As opposition parties cried foul over the Union Cabinet’s decision to recommend President’s rule in Arunachal Pradesh, constitutional experts on Sunday supported the move, saying there was a failure of the constitutional machinery after the assembly failed to meet for over six months.
“There is a constitutional requirement that there should not be a gap of more than six months between two sessions of a state assembly. If there is a gap of more than six months, there is certainly a constitutional crisis,” former Lok Sabha secretary general PTD Achari told HT.
“The union council of minister is well within its power to advise to impose president’s rule as there is sufficient ground to conclude that the constitutional machinery has failed in the state,” Achari said, adding “There is nothing unusual or extra ordinary in the opposition criticising the move.”
Noted constitutional expert Subhash Kashyap said: “On the face of it, if the assembly has not met for over six months, there is a violation of constitutional provisions.”
Kashyap, a former Lok Sabha secretary general, however, said: “President’s rule should be the last resort when nothing else works.
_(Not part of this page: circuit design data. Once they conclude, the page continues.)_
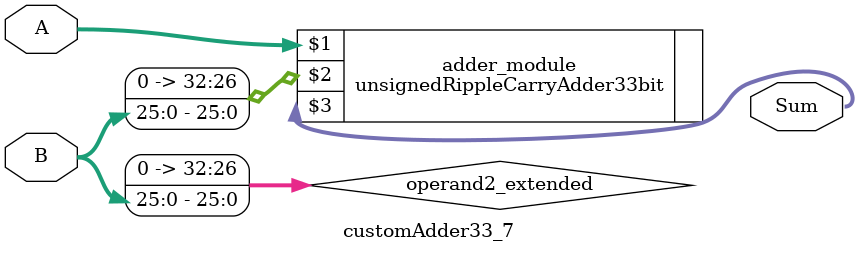
<source format=v>
module customAdder33_7(
                        input [32 : 0] A,
                        input [25 : 0] B,
                        
                        output [33 : 0] Sum
                );

        wire [32 : 0] operand2_extended;
        
        assign operand2_extended =  {7'b0, B};
        
        unsignedRippleCarryAdder33bit adder_module(
            A,
            operand2_extended,
            Sum
        );
        
        endmodule
        
</source>
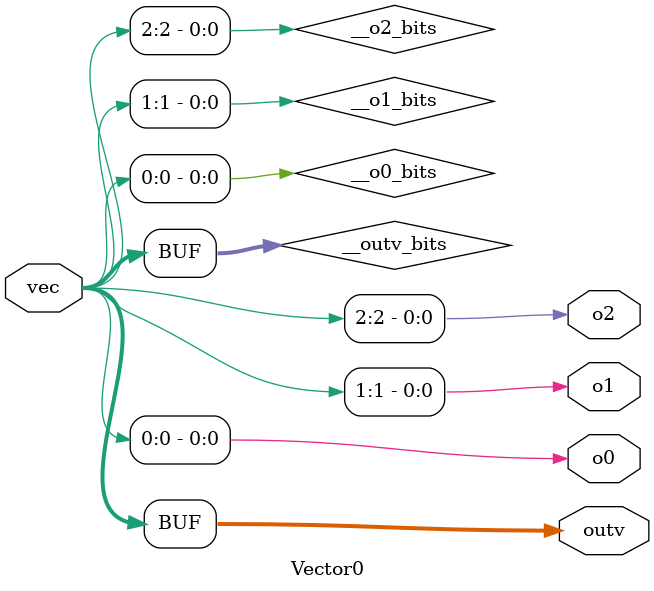
<source format=sv>
module Vector0(
  input  wire [2:0] vec,
  output wire [2:0] outv,
  output wire       o0,
                    o1,
                    o2
);

  // Variables for output ports
  logic [2:0] __outv_bits;
  logic       __o0_bits;
  logic       __o1_bits;
  logic       __o2_bits;

  // @comb update():
  always_comb begin
    __outv_bits = vec;
    __o0_bits = vec[0];
    __o1_bits = vec[1];
    __o2_bits = vec[2];
  end // always_comb

  assign outv = __outv_bits;
  assign o0 = __o0_bits;
  assign o1 = __o1_bits;
  assign o2 = __o2_bits;
endmodule

</source>
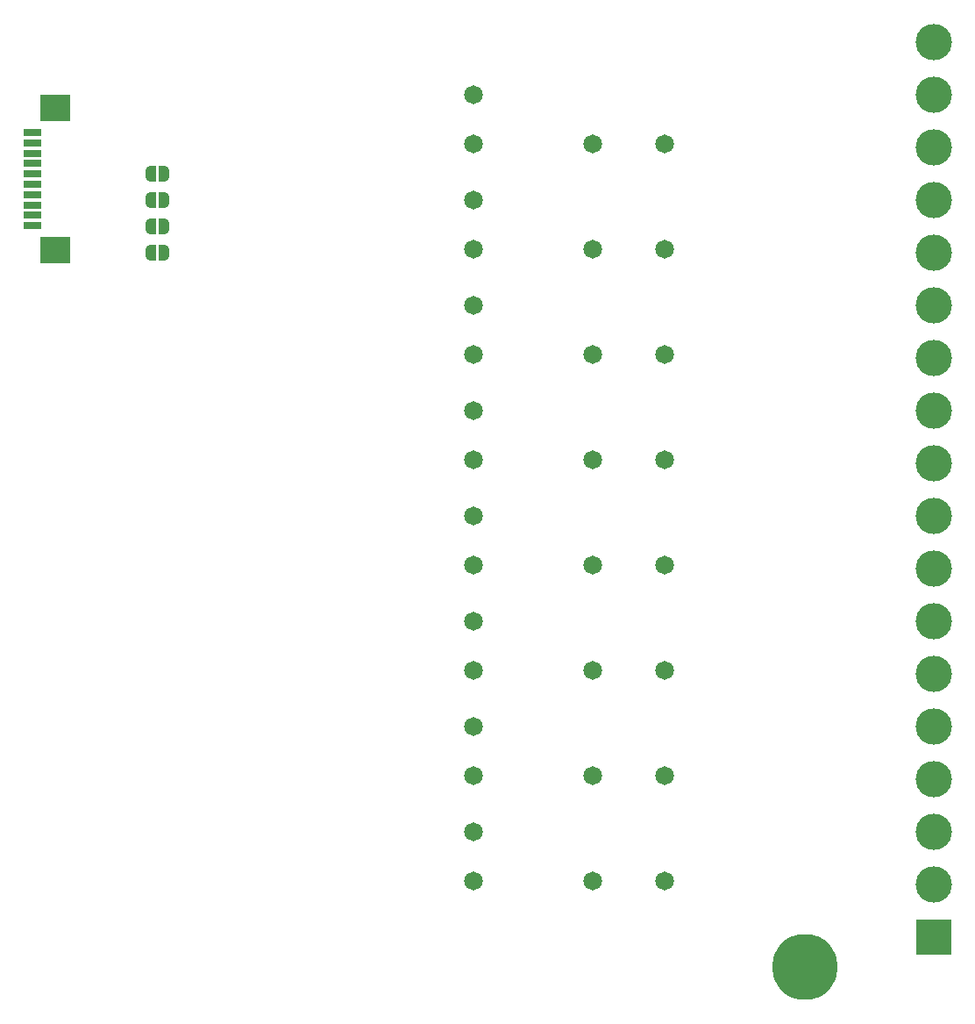
<source format=gbr>
%TF.GenerationSoftware,KiCad,Pcbnew,8.0.6-8.0.6-0~ubuntu24.04.1*%
%TF.CreationDate,2024-12-11T16:29:19+03:00*%
%TF.ProjectId,PM-RQ8,504d2d52-5138-42e6-9b69-6361645f7063,rev?*%
%TF.SameCoordinates,Original*%
%TF.FileFunction,Soldermask,Bot*%
%TF.FilePolarity,Negative*%
%FSLAX46Y46*%
G04 Gerber Fmt 4.6, Leading zero omitted, Abs format (unit mm)*
G04 Created by KiCad (PCBNEW 8.0.6-8.0.6-0~ubuntu24.04.1) date 2024-12-11 16:29:19*
%MOMM*%
%LPD*%
G01*
G04 APERTURE LIST*
G04 Aperture macros list*
%AMFreePoly0*
4,1,19,0.500000,-0.750000,0.000000,-0.750000,0.000000,-0.744911,-0.071157,-0.744911,-0.207708,-0.704816,-0.327430,-0.627875,-0.420627,-0.520320,-0.479746,-0.390866,-0.500000,-0.250000,-0.500000,0.250000,-0.479746,0.390866,-0.420627,0.520320,-0.327430,0.627875,-0.207708,0.704816,-0.071157,0.744911,0.000000,0.744911,0.000000,0.750000,0.500000,0.750000,0.500000,-0.750000,0.500000,-0.750000,
$1*%
%AMFreePoly1*
4,1,19,0.000000,0.744911,0.071157,0.744911,0.207708,0.704816,0.327430,0.627875,0.420627,0.520320,0.479746,0.390866,0.500000,0.250000,0.500000,-0.250000,0.479746,-0.390866,0.420627,-0.520320,0.327430,-0.627875,0.207708,-0.704816,0.071157,-0.744911,0.000000,-0.744911,0.000000,-0.750000,-0.500000,-0.750000,-0.500000,0.750000,0.000000,0.750000,0.000000,0.744911,0.000000,0.744911,
$1*%
G04 Aperture macros list end*
%ADD10C,1.812000*%
%ADD11R,3.500000X3.500000*%
%ADD12C,3.500000*%
%ADD13O,6.350000X6.350000*%
%ADD14FreePoly0,0.000000*%
%ADD15FreePoly1,0.000000*%
%ADD16R,1.803400X0.635000*%
%ADD17R,2.997200X2.590800*%
G04 APERTURE END LIST*
D10*
%TO.C,K4*%
X0Y2920000D03*
X11500000Y2920000D03*
X18500000Y2920000D03*
X0Y7620000D03*
%TD*%
%TO.C,K5*%
X0Y-7240000D03*
X11500000Y-7240000D03*
X18500000Y-7240000D03*
X0Y-2540000D03*
%TD*%
D11*
%TO.C,J10*%
X44450000Y-43180000D03*
D12*
X44450000Y-38100000D03*
X44450000Y-33020000D03*
X44450000Y-27940000D03*
X44450000Y-22860000D03*
X44450000Y-17780000D03*
X44450000Y-12700000D03*
X44450000Y-7620000D03*
X44450000Y-2540000D03*
X44450000Y2540000D03*
X44450000Y7620000D03*
X44450000Y12700000D03*
X44450000Y17780000D03*
X44450000Y22860000D03*
X44450000Y27940000D03*
X44450000Y33020000D03*
X44450000Y38100000D03*
X44450000Y43180000D03*
%TD*%
D10*
%TO.C,K6*%
X0Y-17400000D03*
X11500000Y-17400000D03*
X18500000Y-17400000D03*
X0Y-12700000D03*
%TD*%
%TO.C,K8*%
X0Y-37720000D03*
X11500000Y-37720000D03*
X18500000Y-37720000D03*
X0Y-33020000D03*
%TD*%
%TO.C,K1*%
X0Y33400000D03*
X11500000Y33400000D03*
X18500000Y33400000D03*
X0Y38100000D03*
%TD*%
%TO.C,K7*%
X0Y-27560000D03*
X11500000Y-27560000D03*
X18500000Y-27560000D03*
X0Y-22860000D03*
%TD*%
D13*
%TO.C,PE1*%
X32000000Y-46000000D03*
%TD*%
D10*
%TO.C,K3*%
X0Y13080000D03*
X11500000Y13080000D03*
X18500000Y13080000D03*
X0Y17780000D03*
%TD*%
%TO.C,K2*%
X0Y23240000D03*
X11500000Y23240000D03*
X18500000Y23240000D03*
X0Y27940000D03*
%TD*%
D14*
%TO.C,JP3*%
X-31130000Y25400000D03*
D15*
X-29830000Y25400000D03*
%TD*%
D14*
%TO.C,JP4*%
X-31130000Y22860000D03*
D15*
X-29830000Y22860000D03*
%TD*%
D14*
%TO.C,JP2*%
X-31130000Y27940000D03*
D15*
X-29830000Y27940000D03*
%TD*%
D16*
%TO.C,J13*%
X-42556000Y34499991D03*
X-42556000Y33499993D03*
X-42556000Y32499995D03*
X-42556000Y31499997D03*
X-42556000Y30499999D03*
X-42556000Y29500001D03*
X-42556000Y28500003D03*
X-42556000Y27500005D03*
X-42556000Y26500007D03*
X-42556000Y25500009D03*
D17*
X-40385999Y36850002D03*
X-40385999Y23149998D03*
%TD*%
D14*
%TO.C,JP1*%
X-31130000Y30480000D03*
D15*
X-29830000Y30480000D03*
%TD*%
M02*

</source>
If you can find a leader who has the support of the majority in the House, there is no reason to impose President’s rule in a state.”
According to Article 174(1) of the Constitution, there should not be a gap of more than six months between the assembly’s last sitting in one session and the date appointed for its first sitting in the next session. The legality of assembly session conducted on December 16 and 17 by deputy speaker TN Thongdok is under question before a constitution bench of the Supreme Court.
Senior counsel Sanjay Hegde said: “Whatever may be the political motive, the governor has the power to send a report to the Centre regarding failure of constitutional machinery and the Union Cabinet can in turn recommend President’s rule in a state.
“This power has to be exercised in a judicious manner as it is subject to judicial review as ruled by the Supreme Court in SR Bommai’s case and analysed in the Bihar assembly dissolution case,” Hegde added.
Asked if the recommendation for President’s rule amounted to constitutional impropriety as issues relating to political crisis in Arunachal Pradesh were pending before a constitution bench, Achari said: “The issue before the Supreme Court relates the governor’s power to summon the House without the advice of the government. It was unprecedented. In our constitution set up, neither the president not the governor can act independently summon the House.”
Kashyap said: “It’s not just a question of constitutional propriety or impropriety. In any case, several constitutional improprieties have been committed by various functionaries leading to the political crisis.”